Studies on the “long tail” of COVID-19 are emerging. They make you wonder if the pandemic’s effects will ever end. They feed into the view that our public health crisis will punch a permanent hole in the economy.
This poses critical challenges well beyond typical social, medical and economic implications. It stands to be a long-range test for the structure and financing of the health-care system and for public policies and expenditure strategies. If decision-makers are even thinking about this, they certainly aren’t talking about it yet.
At a personal level, these American studies suggest that new medical conditions, higher rates of outpatient medical care and a higher incidence of deaths surface months after infections in non-hospitalized patients. These are complications the health system did not anticipate.
One study, published in recent weeks in the journal Nature, found an alarming death rate – 60% higher – one to six months post-infection among COVID-19 patients who initially didn’t even require hospitalization.
Another study, published last week by the U.S. Centers for Disease Control and Prevention, found that more than two-thirds of non-hospitalized patients required outpatient visits one to six months post-infection. Of those, two-thirds received a new primary diagnosis – a matter that the study’s authors said we had better start understanding and preparing for.
These studies followed a U.S. National Institutes of Health report in January noting that even in asymptomatic or moderately affected patients, the body’s pathways remain “perturbed” well after infection has subsided.
We don’t know enough about why there are “long-haul” patients that remain sick for weeks and months. Nor do we know enough about the “long-tail” consequences of infection or how the coronavirus activates unrecognized syndromes.
The emerging data appears most troublesome for older patients. With the American studies, the patients were disproportionately women, or Black, or with underlying health conditions.
In contemplating the significance of these early findings, though, I couldn’t help but apply the message of long-term health uncertainty to the cruel local absurdity of the current spectacle of the NHL’s Vancouver Canucks. They may seem at a remove from the subjects of the studies, but it is impossible to dispute that in placing them back on the ice days after their rampant infections, we have sentenced them to more insecurity than necessary.

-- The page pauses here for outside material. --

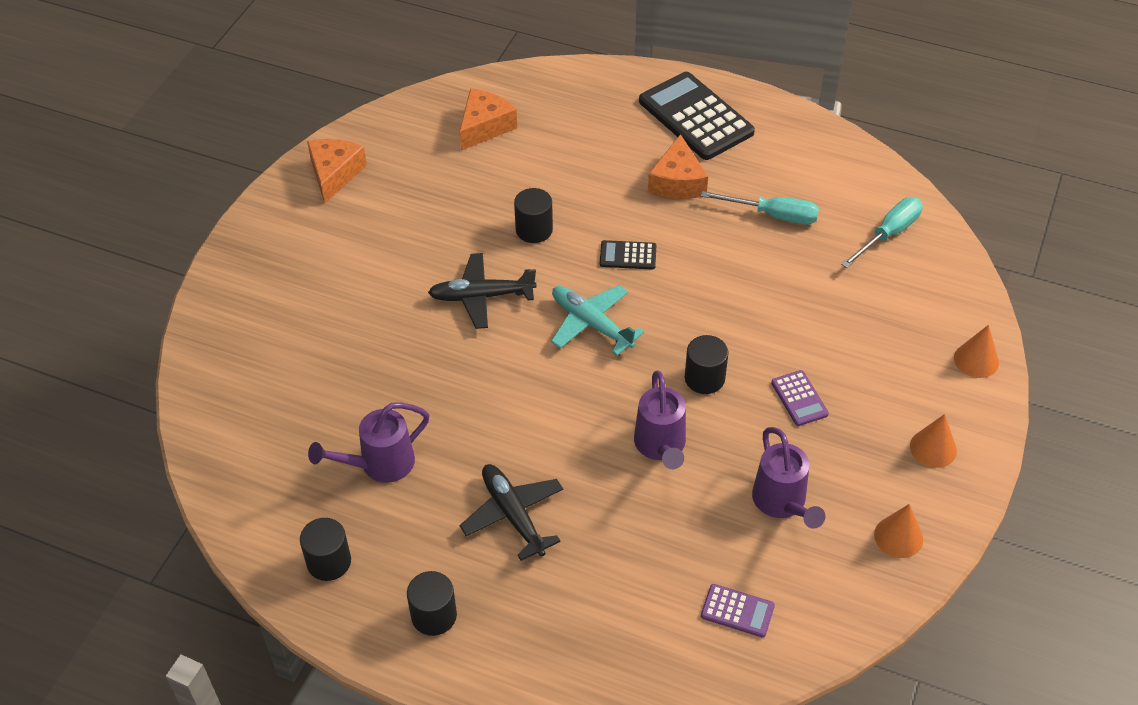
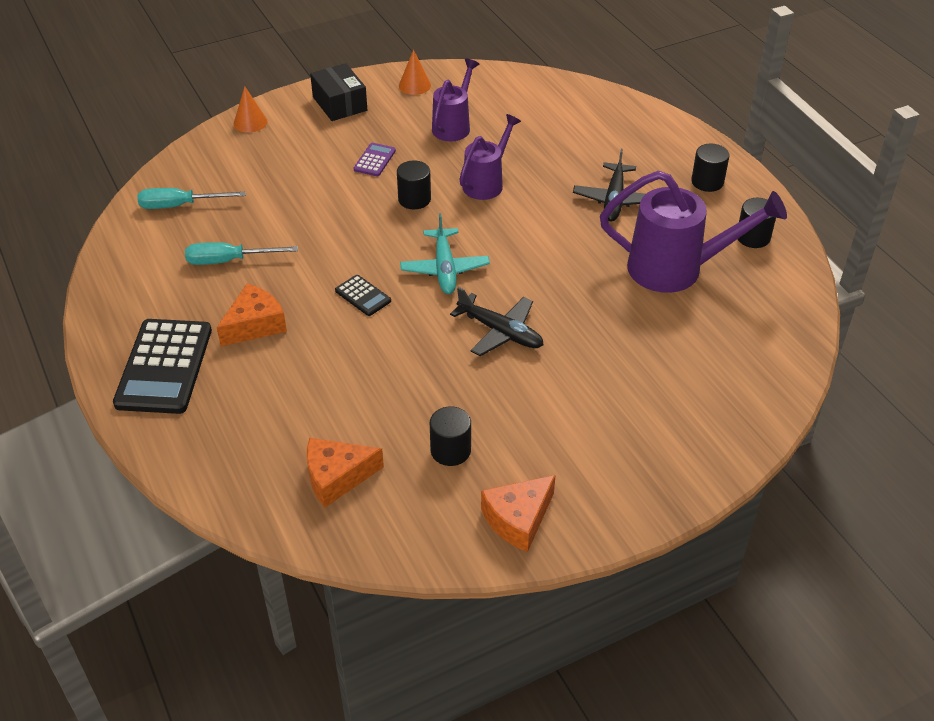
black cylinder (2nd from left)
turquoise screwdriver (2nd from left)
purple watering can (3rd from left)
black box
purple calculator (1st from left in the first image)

If we have learned anything in the pandemic, it’s that we know next to nothing until after the fact. A year ago, we were elbowing people at Costco for access to hand sanitizer and ordering wipes online from black marketeers. Newspaper subscribers were declining their papers for fear of contaminated surfaces. We were taking tutorials on how to wash our hands. We were being scolded for touching our faces. Masks were considered irrelevant.
Vaccines were developed with historic speed, but we did not have time to measure the duration of their effectiveness, so we had to improvise as we went on how long we could wait until a second dose in order to deliver a first dose to more people. Great that we did, but it should tell us we are amid on-the-job learning and should be judicious in letting economic impulse or avarice guide public health discipline – even when it comes to young hockey millionaires. The sports business is increasingly thinking the virus is all over.
The Canucks are much more than athletes with grand paycheques every two weeks. They, like all major sports franchises, contribute enormously to the formation of our socio-cultural identity. When we complicitly sanction their harm, we violate a community covenant. In their case, we are strangely expedient and dismissive in flouting risk based on relative guesswork that study upon study is by the day laying open to question.
A few weeks back I suggested the illness-wracked team simply shut for the season. If it mattered at all, its playoff chances were slim and chances of advancing within them toward the Stanley Cup slimmer. The late-season infection gave insufficient recovery time to resume competition with teams that for three-plus weeks in their absence had been intensifying their play.
To watch them take the ice initially and win twice was in hindsight unsurprising – adrenaline mixed with ambition will do that for you, but only briefly. Nor was what followed surprising: a physically and mentally flattened squad, with more risk of injury and long-term harm to come in the dense, draining schedule ahead. The pessimistic mathematical models of the coronavirus have been thankfully wrong, but the pessimistic mathematical models of the Canucks’ playoff hopes will not be.
Their plight is an object lesson in our blind determination to pretend there are exemptions to the biological rules the pandemic is rewriting. It is an affront to all of us when the league, the owners, the rights holders, even the players’ association, are cavalier with the communities that support them.
Even with excellent intentions, serious mistakes have been made in the pandemic about how lenient or restrictive our activities have been regulated. We can’t watch our children play outdoors but we permit professionals to collide with each other indoors. Without a longer-term understanding of the virus, we are flagrant gamblers with their health. This is one gamble that could be taken off the table to cut the losses. •
Kirk LaPointe is publisher and editor-in-chief of BIV and vice-president, editorial, of Glacier Media.